TESTO DELLA PAGINA:

......

Gabriella Carlon
11-02-2020
Se, come si è visto, è abbastanza chiara la definizione dei beni comuni, è invece problematica la loro determinazione: quali beni possono essere inclusi nella categoria dei beni comuni? Le risposte divergono a seconda di quanto ampia si consideri l’area dei diritti che devono essere garantiti.
La citata Commissione Rodotà così si è espressa: “…sono beni comuni, tra gli altri: i fiumi, i torrenti e le loro sorgenti; i laghi e le altre acque; l’aria; i parchi come definiti dalla legge, le foreste e le zone boschive; le zone montane d’alta quota, i ghiacciai e le nevi perenni; i lidi e i tratti di costa dichiarati riserve ambientali; la fauna selvatica e la flora tutelata; i beni archeologici, culturali, ambientali e le altre zone paesaggistiche tutelate”. L’elenco è comunque esemplificativo e riferito alla situazione italiana, al fine di elaborare le opportune modifiche al Codice Civile.

......

ESTRATTO DEI DATI:
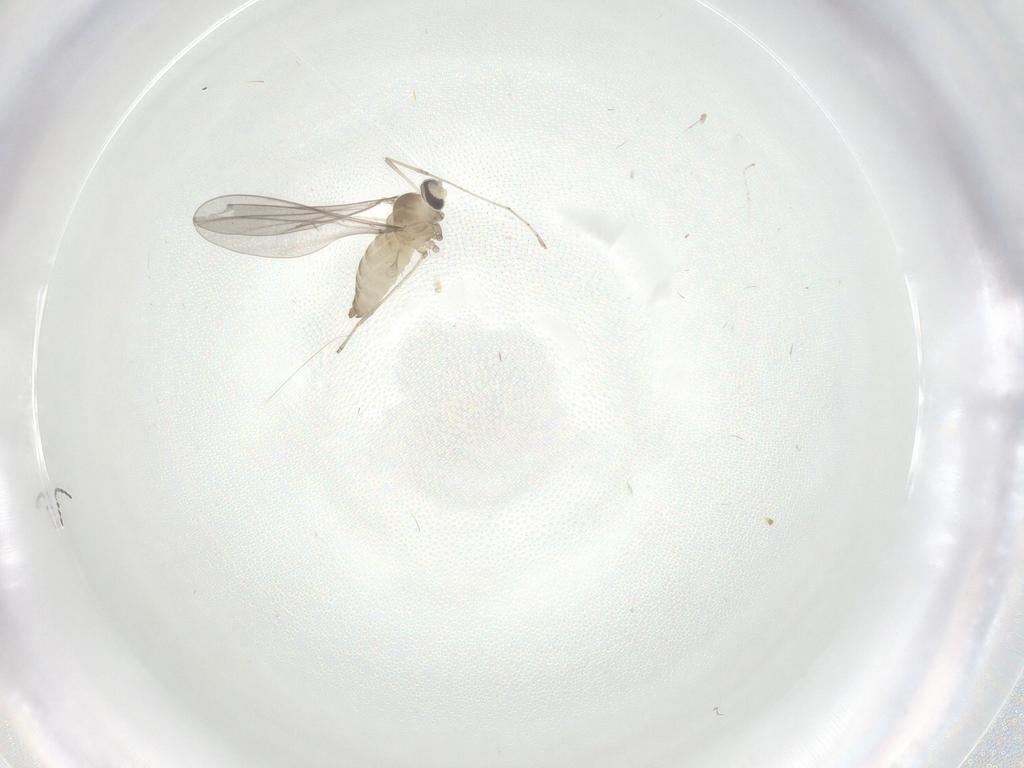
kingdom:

......

COMPITI DA SVOLGERE:
1 – Nel testo sui beni comuni, perché le risposte alla domanda su quali beni includere in questa categoria non coincidono? Spiegalo in una o due frasi.
2 – Riprendi il testo sui beni comuni e proseguilo a partire dalla sua ultima frase.

RISPOSTE QUI SOTTO:
1 – Le risposte divergono perché dipendono da quanto ampia si consideri l'area dei diritti che devono essere garantiti.

2 –
Ritengo però che per la determinazione concreta dei beni comuni si debba ragionare in termini globali, partendo, come suggerisce la stessa Commissione Rodotà, da ciò che consente l’esercizio dei diritti fondamentali. La classificazione più inclusiva è quella proposta dall’Enciclopedia Treccani (vedi) che suggerisce tre categorie di beni comuni.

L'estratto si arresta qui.